**EXTRAIT DU TEXTE**
Le carême de 1919 mobilisait les protestations épiscopales « L’Irlande, grondait le cardinal Logue, reste privée du droit, aujourd’hui si hautement revendiqué comme naturel à toute nation libre, d’avoir le contrôle plein et entier de ses propres affaires. » L’archevêque de Cashel observait douloureusement : « La guerre a été engagée, dit-on, pour sauver le monde en faveur de la démocratie et assurer la liberté aux nations petites et grandes. Ces belles phrases ne sont que pure insulte à la vérité : la liberté n’est pas accordée à l’Irlande, qui est une des plus anciennes nations civilisées de l’Europe. » « Tandis que chez eux, reprenait l’évêque de Killaloe, les Anglais foulent l’Irlande aux pieds, ils siègent parmi les autres nations à la conférence de la Paix, demandant la self-détermination comme un droit sacré pour tous les peuples, même pour les races de couleur. Nous protestons contre cette hypocrisie éhontée. »

Le terrorisme s’établissait en Irlande : d’atroces représailles s’échangeaient, dont ici même M. Louis Paul-Dubois traçait le tragique tableau : il y avait du sang de prêtres, dans ce sang irlandais qui coulait [1] ; les évêques voyaient et sentaient l’injustice provoquer l’injustice, le crime provoquer le crime. Était-ce donc, pour longtemps, la faillite du droit et du Christ ? Ils signifiaient tous ensemble aux évêques du monde entier :


Les pasteurs ne parviennent que difficilement à maintenir la loi divine et à en assurer la pratique, pendant que l’oppression sévit à travers le pays. S’il y a anarchie en Irlande, les ministres de la couronne britannique en sont les fauteurs. Ce qui réglera la question irlandaise, ce n’est pas la répression impitoyable, c’est la reconnaissance du droit indéfectible de l’Irlande comme de toute nation, de choisir la forme de gouvernement sous lequel son peuple aura à vivre.


L’Osservatore Romano, organe du Vatican, s’occupait de ce peuple que Benoit XV avait appelé « l’héroïque peuple irlandais,

  1. Meurtres du vicaire Griffin et du chanoine Magner en 1920. (Brown, Etudes, 5 février 1921, p. 290-300.)

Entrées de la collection
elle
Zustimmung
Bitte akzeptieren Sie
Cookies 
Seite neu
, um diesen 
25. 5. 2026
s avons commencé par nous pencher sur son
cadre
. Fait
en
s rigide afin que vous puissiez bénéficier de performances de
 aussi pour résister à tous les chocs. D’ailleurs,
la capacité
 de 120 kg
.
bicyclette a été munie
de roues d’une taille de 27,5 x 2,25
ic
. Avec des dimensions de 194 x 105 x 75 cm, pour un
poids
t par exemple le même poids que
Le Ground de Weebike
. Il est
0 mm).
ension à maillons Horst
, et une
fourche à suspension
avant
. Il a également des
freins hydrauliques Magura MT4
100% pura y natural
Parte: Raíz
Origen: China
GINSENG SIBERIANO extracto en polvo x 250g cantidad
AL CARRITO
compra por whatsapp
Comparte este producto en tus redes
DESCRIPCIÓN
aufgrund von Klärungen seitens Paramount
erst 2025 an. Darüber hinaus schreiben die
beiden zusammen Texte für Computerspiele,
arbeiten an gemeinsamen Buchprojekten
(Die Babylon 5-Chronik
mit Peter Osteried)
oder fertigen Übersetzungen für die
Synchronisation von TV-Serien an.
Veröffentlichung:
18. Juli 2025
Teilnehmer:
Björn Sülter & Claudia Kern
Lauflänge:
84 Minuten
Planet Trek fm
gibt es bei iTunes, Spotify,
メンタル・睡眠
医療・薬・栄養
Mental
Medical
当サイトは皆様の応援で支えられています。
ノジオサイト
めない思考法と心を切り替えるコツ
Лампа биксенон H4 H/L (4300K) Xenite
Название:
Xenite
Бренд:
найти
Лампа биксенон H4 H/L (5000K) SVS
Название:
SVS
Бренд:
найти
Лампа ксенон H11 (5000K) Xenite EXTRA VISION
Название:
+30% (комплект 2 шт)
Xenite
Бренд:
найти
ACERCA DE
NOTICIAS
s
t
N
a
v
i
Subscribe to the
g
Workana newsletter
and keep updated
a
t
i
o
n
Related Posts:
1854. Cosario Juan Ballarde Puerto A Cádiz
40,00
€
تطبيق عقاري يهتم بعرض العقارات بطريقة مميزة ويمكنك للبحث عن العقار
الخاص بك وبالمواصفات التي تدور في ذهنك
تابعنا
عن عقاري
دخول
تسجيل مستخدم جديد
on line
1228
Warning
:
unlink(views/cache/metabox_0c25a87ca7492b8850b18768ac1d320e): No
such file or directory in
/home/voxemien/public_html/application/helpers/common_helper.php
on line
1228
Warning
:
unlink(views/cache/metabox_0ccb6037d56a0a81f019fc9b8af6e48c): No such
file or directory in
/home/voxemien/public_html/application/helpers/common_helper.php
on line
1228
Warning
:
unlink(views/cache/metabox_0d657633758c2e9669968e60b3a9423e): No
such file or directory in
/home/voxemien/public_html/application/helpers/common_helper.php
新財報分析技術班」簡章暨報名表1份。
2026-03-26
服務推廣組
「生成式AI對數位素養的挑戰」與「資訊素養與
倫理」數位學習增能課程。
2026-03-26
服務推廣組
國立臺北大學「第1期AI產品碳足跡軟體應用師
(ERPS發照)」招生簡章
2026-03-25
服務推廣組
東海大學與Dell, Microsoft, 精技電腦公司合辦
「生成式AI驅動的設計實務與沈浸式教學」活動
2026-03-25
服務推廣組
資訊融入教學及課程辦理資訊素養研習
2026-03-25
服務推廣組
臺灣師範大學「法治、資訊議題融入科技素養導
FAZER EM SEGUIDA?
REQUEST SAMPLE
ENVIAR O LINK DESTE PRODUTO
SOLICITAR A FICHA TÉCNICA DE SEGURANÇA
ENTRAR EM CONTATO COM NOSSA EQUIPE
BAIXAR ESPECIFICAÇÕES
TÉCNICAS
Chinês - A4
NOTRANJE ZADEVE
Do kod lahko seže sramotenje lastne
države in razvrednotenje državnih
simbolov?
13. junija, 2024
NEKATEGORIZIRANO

**TRAVAIL À FAIRE**
Mettez à jour le passage sur les évêques irlandais en le recopiant de « L’Osservatore Romano, organe » jusqu'à « 1921, p. 290-300.) » inclus, avec « journal du Saint-Siège » à la place de « organe du Vatican ».

**RÉPONSE ATTENDUE**
L’Osservatore Romano, journal du Saint-Siège, s’occupait de ce peuple que Benoit XV avait appelé « l’héroïque peuple irlandais,

  1. Meurtres du vicaire Griffin et du chanoine Magner en 1920. (Brown, Etudes, 5 février 1921, p. 290-300.)